Sarah reading a text book with a lego plant and an ESI mug
Sarah Worthan

She continued by describing the work, “this paper was unique in that it serves as a cautionary guide to those performing fitness assays following an adaptive laboratory evolution approach. We found that very small changes to the execution of the fitness assay led to varying results, and we were eager to share these insights with the community. The fact that our paper was chosen for this prestigious prize indicates that the editorial panel agrees that disseminating findings such as these are of great importance.”

Worthan enjoys working with microbes, especially E. coli. She noted they have simple nutritional requirements, replicate quickly, and can easily genetically manipulated.

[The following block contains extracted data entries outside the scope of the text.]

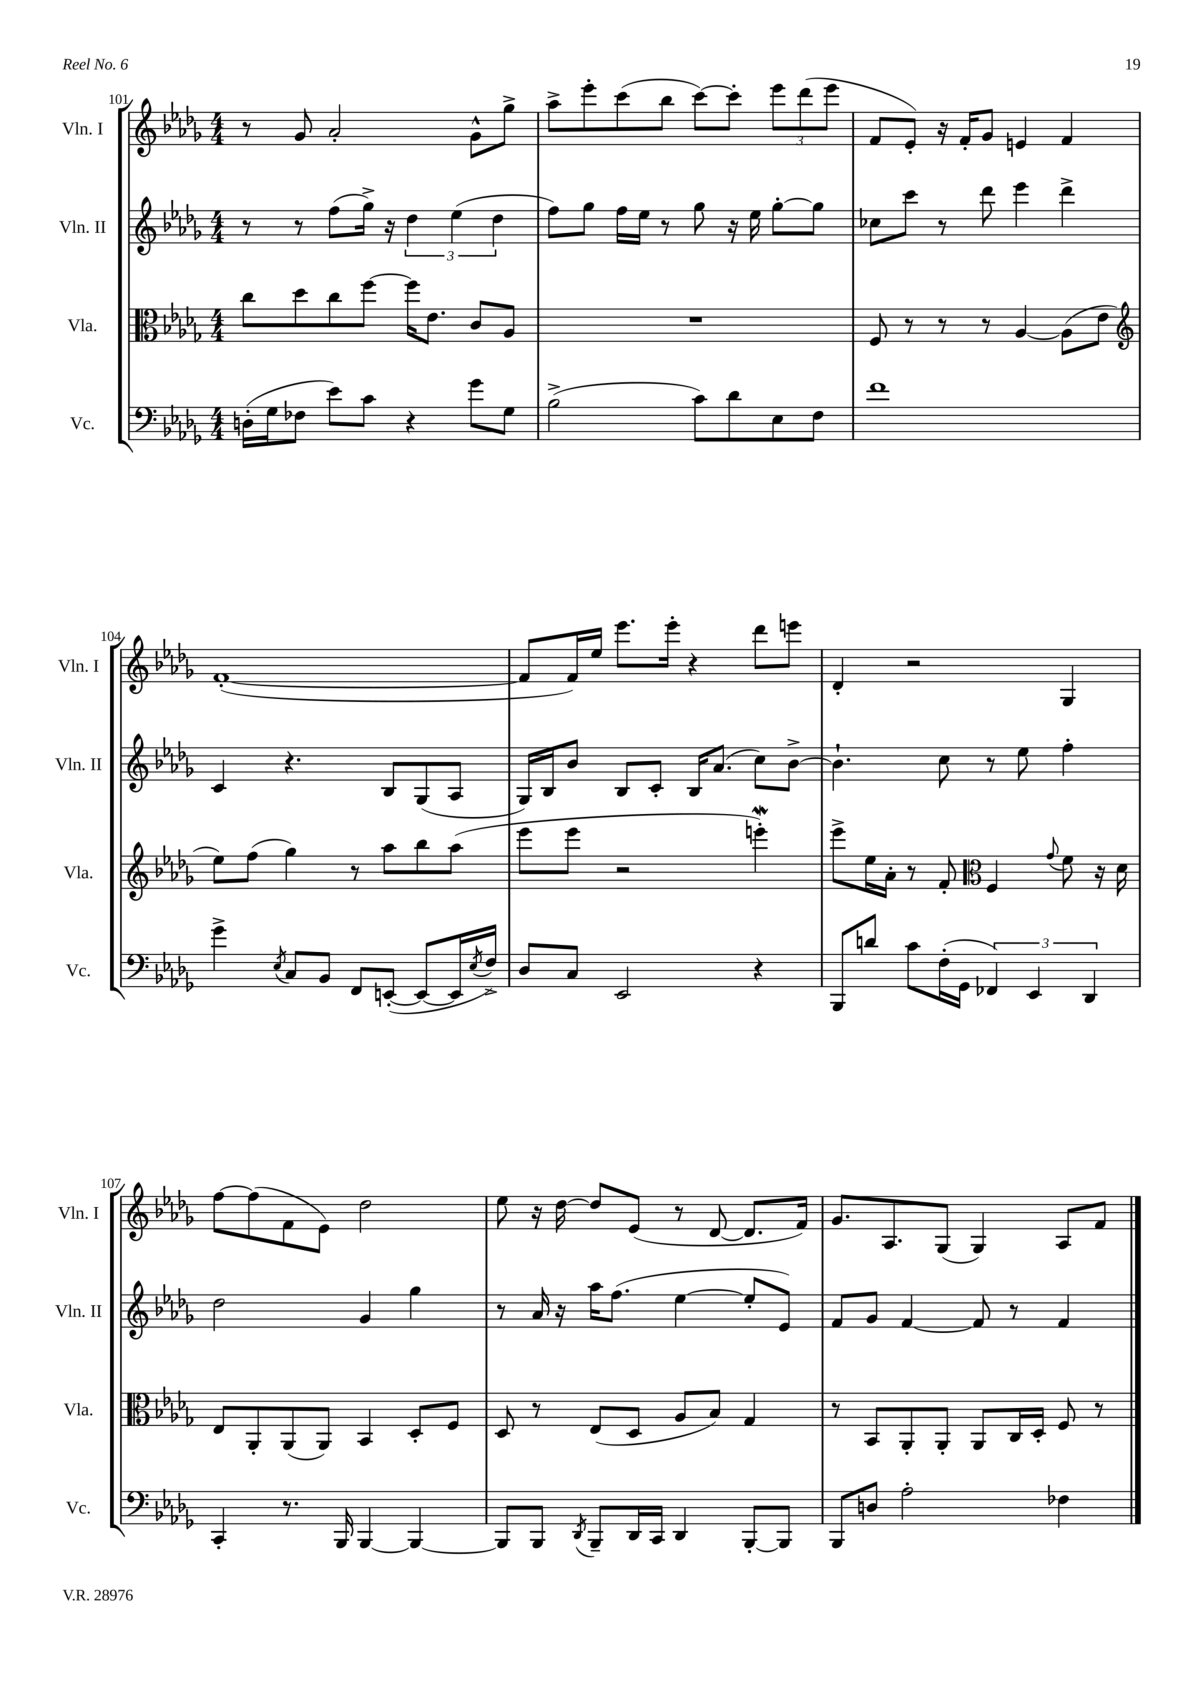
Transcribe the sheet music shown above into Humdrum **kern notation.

**kern	**kern	**kern	**kern
*staff4	*staff3	*staff2	*staff1
*clefF4	*clefC3	*clefG2	*clefG2
*k[b-e-a-d-g-]	*k[b-e-a-d-g-]	*k[b-e-a-d-g-]	*k[b-e-a-d-g-]
*M4/4	*M4/4	*M4/4	*M4/4
(16D'	8cc	8r	8r
16G-	.	.	.
8F-	8dd-	8r	8g-
8e-)	8cc	(8ff	2a-'
8c	[8ff	16gg-^)	.
.	.	16r	.
4r	16ff]	6dd-	.
.	8.e-	.	.
.	.	(6ee-	.
8g-	8c	.	8g-^^
.	.	6dd-	.
8G-	8A-	.	8gg-^
=	=	=	=
(2B-^	1r	8ff)	8aa-^
.	.	8gg-	8eee-'
.	.	16ff	(8ccc
.	.	16ee-	.
.	.	8r	8bb-
8c)	.	8gg-	[8ccc)
8d-	.	16r	8ccc']
.	.	16ee-	.
8E-	.	[8gg-'	12eee-
.	.	.	(12ddd-
8F	.	8gg-]	.
.	.	.	12eee-
=	=	=	=
1f	8F	8cc-	8f
.	8r	8ccc	8e-')
.	8r	8r	16r
.	.	.	16f'
.	8r	8ddd-	8g-
.	[4A-	4eee-	4e
.	(8A-]	4ddd-^	4f
.	8e-	.	.
=	=	=	=
*	*clefG2	*	*
4g-^	8ee-)	4c	([1f'
.	(8ff	.	.
8qE-	.	.	.
8C	4gg-)	4.r	.
8BB-	.	.	.
8FF	8r	.	.
([8EE'	8aa-	8B-	.
8EE_	8bb-	(8G-	.
16EE]	(8aa-	8A-	.
8qE-	.	.	.
16F^)	.	.	.
=	=	=	=
8D-	8eee-	16G-)	8f]
.	.	16B-	.
8C	8eee-	8b-	16f)
.	.	.	16ee-
2EE-	2r	8B-	8.eee-
.	.	8c'	.
.	.	.	16eee-'
.	.	16B-	4r
.	.	(8.a-	.
4r	4eee')	8cc)	8ddd-
.	.	[8b-^	8eee
=	=	=	=
8BBB-	8eee-^	4.b-`]	4d-'
8d	16ee-	.	.
.	16a-'	.	.
8c	8r	.	2r
(16F'	8f'	8cc	.
16GG-	.	.	.
*	*clefC3	*	*
6FF-)	4F	8r	.
.	.	8ee-	.
6EE-	.	.	.
.	8qqg-	.	.
.	8f	4ff'	4G-
6DD-	.	.	.
.	16r	.	.
.	16d-	.	.
=	=	=	=
4CC'	8E-	2dd-	[8ff
.	8AA-'	.	(8ff]
8.r	(8AA-	.	8f
.	8AA-)	.	8e-)
16BBB-	.	.	.
[4BBB-	4BB-	4g-	2dd-
4BBB-_	8D-'	4gg-	.
.	8F	.	.
=	=	=	=
8BBB-]	8D-	8r	8ee-
8BBB-	8r	16a-	16r
.	.	16r	[16dd-
8qDD-	.	.	.
8BBB-~	(8E-	16aa-	8dd-]
.	.	(8.ff	.
16DD-	8D-	.	(8e-
16CC	.	.	.
4DD-	8A-	[4ee-	8r
.	8B-)	.	[8d-
[8BBB-'	4G-	8ee-']	8.d-]
8BBB-]	.	8e-)	.
.	.	.	16f)
=	=	=	=
8BBB-	8r	8f	8.g-
8D	8BB-	8g-	.
.	.	.	8.A-
2A-'	8AA-'	[4f	.
.	8AA-'	.	(8G-
.	8AA-	8f]	4G-)
.	16C	8r	.
.	16D-'	.	.
4F-	8F	4f	8A-
.	8r	.	8f
==	==	==	==
*-	*-	*-	*-
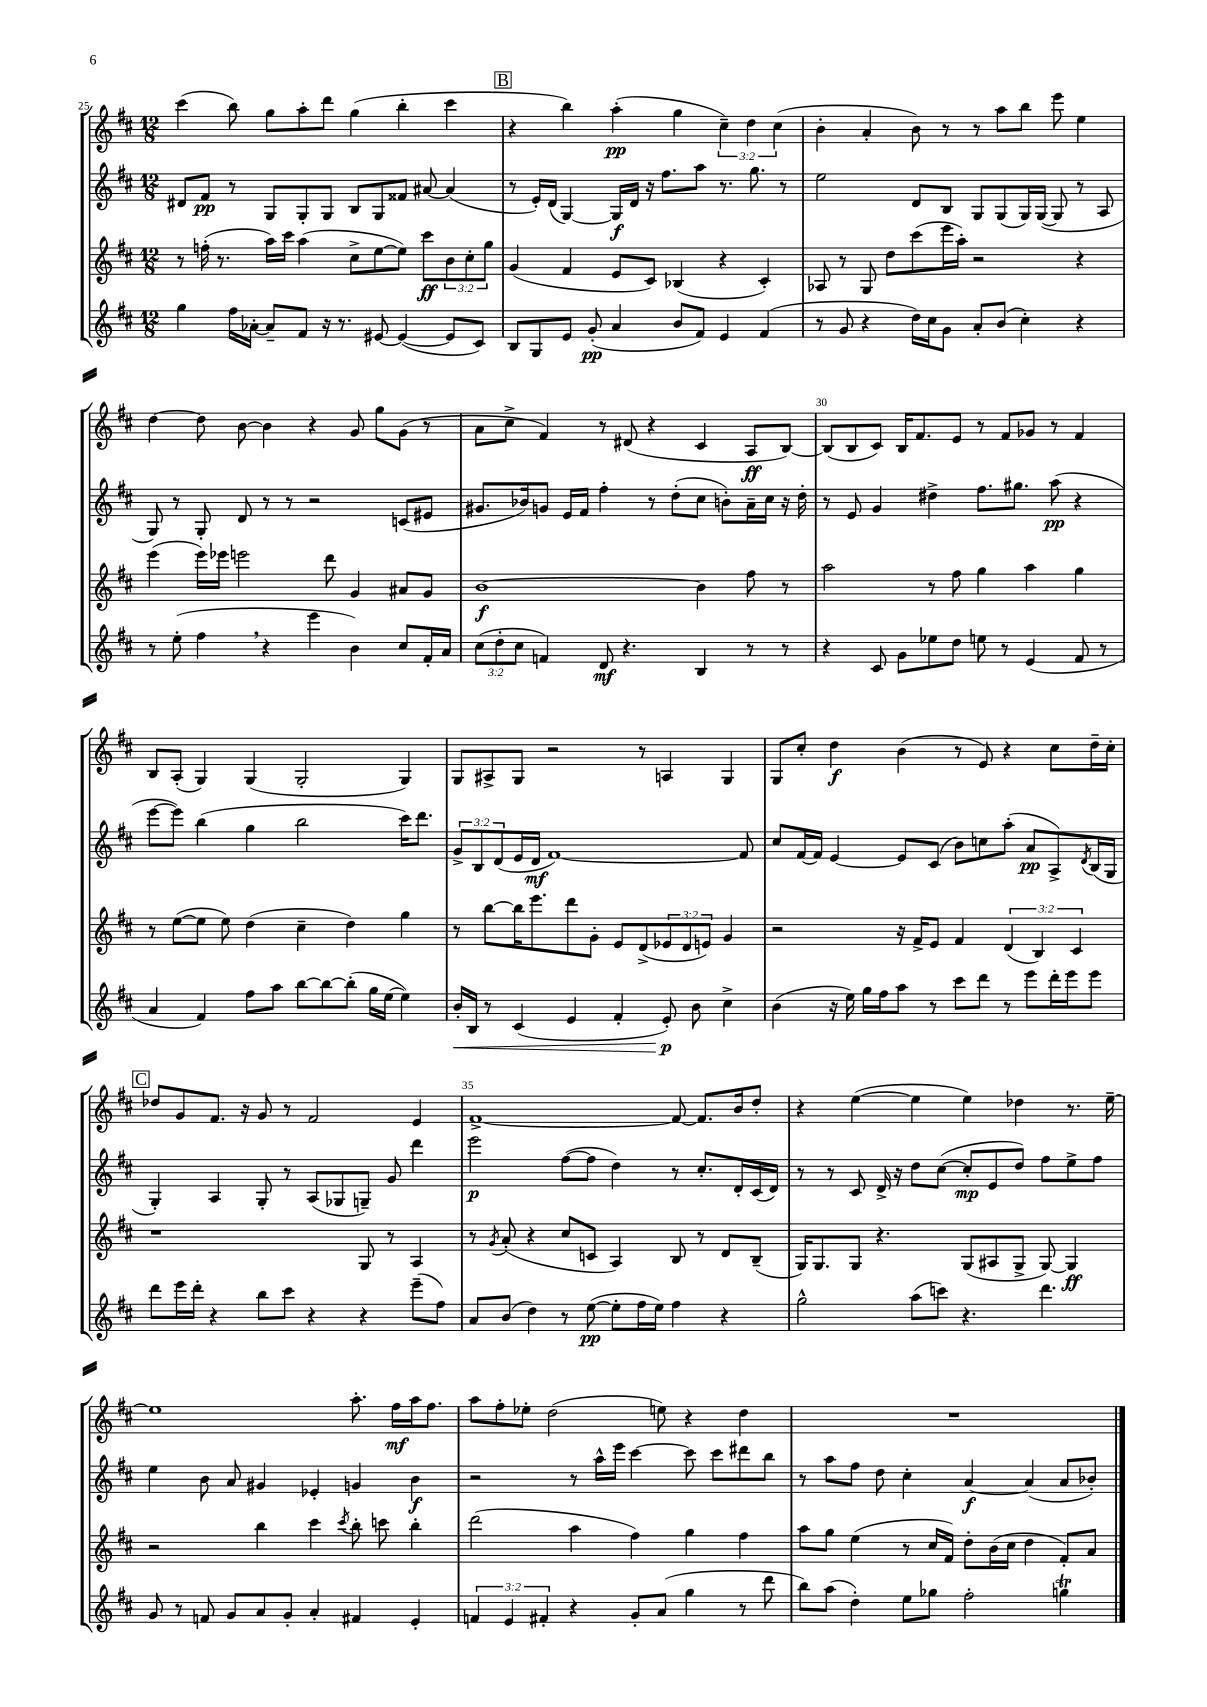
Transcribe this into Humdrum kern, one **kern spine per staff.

**kern	**kern	**kern	**kern
*staff4	*staff3	*staff2	*staff1
*clefG2	*clefG2	*clefG2	*clefG2
*k[f#c#]	*k[f#c#]	*k[f#c#]	*k[f#c#]
*M12/8	*M12/8	*M12/8	*M12/8
4gg	8r	8d#	(4ccc#
.	(16ff'	8f#	.
.	8.r	.	.
16ff#	.	8r	8bb)
[16a-'	.	.	.
8a-~]	16aa)	8G	8gg
.	16ccc#	.	.
8f#	(4aa	8G'	8aa'
16r	.	8G	8ddd
8.r	.	.	.
.	8cc#^	8B	(4gg
[8e#	[8ee	8G	.
(4e#_	8ee])	8f##	4bb'
.	8ccc#	[8a#	.
8e#]	12b	(4a#]	4ccc#
.	12cc#'	.	.
8c#)	.	.	.
.	12gg	.	.
=	=	=	=
8B	(4g	8r	4r
8G	.	16e')	.
.	.	(16d	.
8e	4f#	[4G)	4bb)
(8g'	.	.	.
4a	8e	16G]	(4aa'
.	.	16d	.
.	8c#)	16r	.
.	.	8.ff#	.
8b	(4B-	.	4gg
8f#)	.	8aa	.
4e	4r	8.r	6cc#~)
.	.	.	6dd
.	.	8.gg	.
(4f#	4c#')	.	.
.	.	.	(6cc#
.	.	8r	.
=	=	=	=
8r	8A-	2ee	4b'
8g	8r	.	.
4r	8G	.	4a'
.	8dd	.	.
16dd)	(8ccc#	8d	8b)
16cc#	.	.	.
8g	16eee	8B	8r
.	16aa')	.	.
8a'	2r	8G	8r
(8b	.	(8G	8aa
4cc#')	.	16G)	8bb
.	.	([16G	.
.	.	8G]	8eee
4r	4r	8r	4ee
.	.	8A	.
=	=	=	=
8r	(4eee	8G)	[4dd
(8ee'	.	8r	.
4ff#	16eee)	8G'	8dd]
.	16eee-	.	.
.	2eee	8d	[8b
4r	.	8r	4b]
.	.	8r	.
4eee	.	2r	4r
.	8ddd	.	.
4b)	4g	.	8g
.	.	.	8gg
8cc#	8a#	(8c	(8g
16f#'	8g	8e#	8r
16a	.	.	.
=	=	=	=
(12cc#	[1b	8.g#	8a
12dd'	.	.	.
.	.	.	8cc#^
12cc#	.	.	.
.	.	16b-)	.
4f)	.	8g	4f#)
.	.	16e	.
.	.	16f#	.
8d	.	4ff#'	8r
4.r	.	.	(8d#
.	.	8r	4r
.	.	(8dd'	.
4B	4b]	8cc#	4c#
.	.	8b')	.
8r	8ff#	16a~	8A
.	.	16cc#	.
8r	8r	16r	[8B)
.	.	16dd'	.
=	=	=	=
4r	2aa	8r	(8B]
.	.	8e	8B
8c#	.	4g	8c#)
8g	.	.	16B
.	.	.	8.f#
8ee-	8r	4dd#^	.
8dd	8ff#	.	8e
8ee	4gg	8.ff#	8r
8r	.	.	8f#
.	.	8.gg#	.
(4e	4aa	.	8g-
.	.	(8aa	8r
8f#	4gg	4r	4f#
8r	.	.	.
=	=	=	=
4a	8r	[8eee	8B
.	([8ee	8eee])	(8A'
4f#)	8ee]	(4bb	4G)
.	8ee)	.	.
8ff#	(4dd	4gg	(4G
8aa	.	.	.
[8bb	4cc#~	2bb	2G'
8bb_	.	.	.
(8bb']	4dd)	.	.
16gg	.	.	.
[16ee	.	.	.
4ee])	4gg	16ccc#)	4G)
.	.	8.ddd	.
=	=	=	=
16b'	8r	12g^	8G
16B	.	.	.
.	.	12B	.
8r	[8bb	.	8A#^
.	.	(12d	.
(4c#	16bb]	16e	8G
.	8.eee	16d	.
.	.	[1f#)	2r
4e	8ddd	.	.
.	8g'	.	.
4f#'	8e	.	.
.	(8d^	.	8r
8e')	12e-	.	4A
.	12d	.	.
8b	.	.	.
.	12e)	.	.
4cc#^	4g	.	4G
.	.	8f#]	.
=	=	=	=
(4b	2r	8cc#	8G
.	.	[16f#	8cc#'
.	.	16f#]	.
16r	.	[4e	4dd
16ee)	.	.	.
16gg	.	.	.
16ff#	.	.	.
8aa	16r	8e]	(4b
.	16f#^	.	.
8r	8e	(8c#	.
8ccc#	4f#	8b)	8r
8ddd	.	8cc	8e)
8r	(6d	(8aa'	4r
8eee	.	8a	.
.	6B)	.	.
16ddd'	.	8A^)	8cc#
16eee	.	.	.
.	6c#	.	.
.	.	8qd	.
8eee	.	(16B	16dd~
.	.	16G	16cc#'
=	=	=	=
8ddd	1r	4G')	8dd-
16eee	.	.	8g
16ddd'	.	.	.
4r	.	4A	8.f#
.	.	.	16r
8bb	.	8G'	8g
8ccc#	.	8r	8r
4r	.	(8A	2f#
.	.	8G-	.
4r	8G	8G~)	.
.	8r	8g	.
(8eee~	4A	4ddd	4e
8ff#)	.	.	.
=	=	=	=
8a	8r	2eee	[1f#^
.	8qg	.	.
(8b	(8a'	.	.
4dd)	4r	.	.
8r	8cc#	([8ff#	.
([8ee	8c	8ff#]	.
8ee']	4A)	4dd)	.
16ff#	.	.	.
16ee)	.	.	.
4ff#	8B	8r	8f#_
.	8r	8.cc#'	8.f#]
4r	8d	.	.
.	.	16d'	16b
.	(8B~	(16c#	8dd'
.	.	16d)	.
=	=	=	=
2gg^^	16G)	8r	4r
.	8.G	.	.
.	.	8r	.
.	8G	8c#	([4ee
.	4.r	16d^	.
.	.	16r	.
(8aa	.	8dd	4ee]
8ccc)	.	([8cc#	.
4.r	(8G	8cc#']	4ee)
.	8A#	8e	.
.	8G^	8dd)	4dd-
4.ddd	[8G)	8ff#	.
.	4G]	8ee^	8.r
.	.	8ff#	.
.	.	.	[16ee~
=	=	=	=
8g	2r	4ee	1ee]
8r	.	.	.
8f	.	8b	.
8g	.	8a	.
8a	4bb	4g#	.
8g'	.	.	.
4a'	4ccc#	4e-'	.
.	8qccc#	.	.
4f#	8bb'	4g	8.aa'
.	8ccc	.	.
.	.	.	16ff#
4e'	4bb'	4b	16aa
.	.	.	8.ff#
=	=	=	=
6f	(2ddd	2r	8aa
.	.	.	8ff#'
6e	.	.	.
.	.	.	8ee-'
6f#'	.	.	.
.	.	.	(2dd
4r	4aa	8r	.
.	.	16aa^^	.
.	.	16eee	.
8g'	4ff#)	[4ccc#	.
(8a	.	.	8ee)
4gg	4gg	8ccc#]	4r
.	.	8ccc#	.
8r	4ff#	8ddd#	4dd
8ddd	.	8bb	.
=	=	=	=
8bb)	8aa	8r	1.r
(8aa	8gg	8aa	.
4dd')	(4ee	8ff#	.
.	.	8dd	.
8ee	8r	4cc#'	.
8gg-	16cc#	.	.
.	16f#)	.	.
2ff#'	8dd'	[4a	.
.	(16b	.	.
.	16cc#	.	.
.	4dd	(4a]	.
4gg	8f#')	8a	.
.	8a	8b-')	.
==	==	==	==
*-	*-	*-	*-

They are also easy to design lab experiments around.

Megan and Sarah standing outside under a tree in front of a VUMC architectural entrance
Megan Behringer and Sarah Worthan

She added, “there are so many cool things about working in an experimental evolution lab. First, you get to observe evolution in real time! How cool is that?! Also, not only can you utilize experimental evolution to answer questions about evolutionary processes, but you can also learn a lot about microbial genetics and physiology!”

Behringer, a co-author on the paper, commented on Worthan’s time in the lab.

“Sarah’s transition to evolutionary studies is relatively recent. Her training background is in biochemistry and molecular microbiology, which made her a perfect fit to expand our approaches and begin to more deeply examine how the mutations arising in our evolution experiments affect bacterial physiology. Upon joining the lab, Sarah immediately set out to establish a protocol to reconstruct the mutations that evolved in our experimental E. coli populations with CRISPR. This has been a tremendous success, and she has even further developed this protocol so that these mutations can be quickly introduced with unbelievable efficiency. This has really allowed us to push the field forward as we can now quickly introduce these mutations individually or in combination and measure the resulting phenotypes and fitness effects.”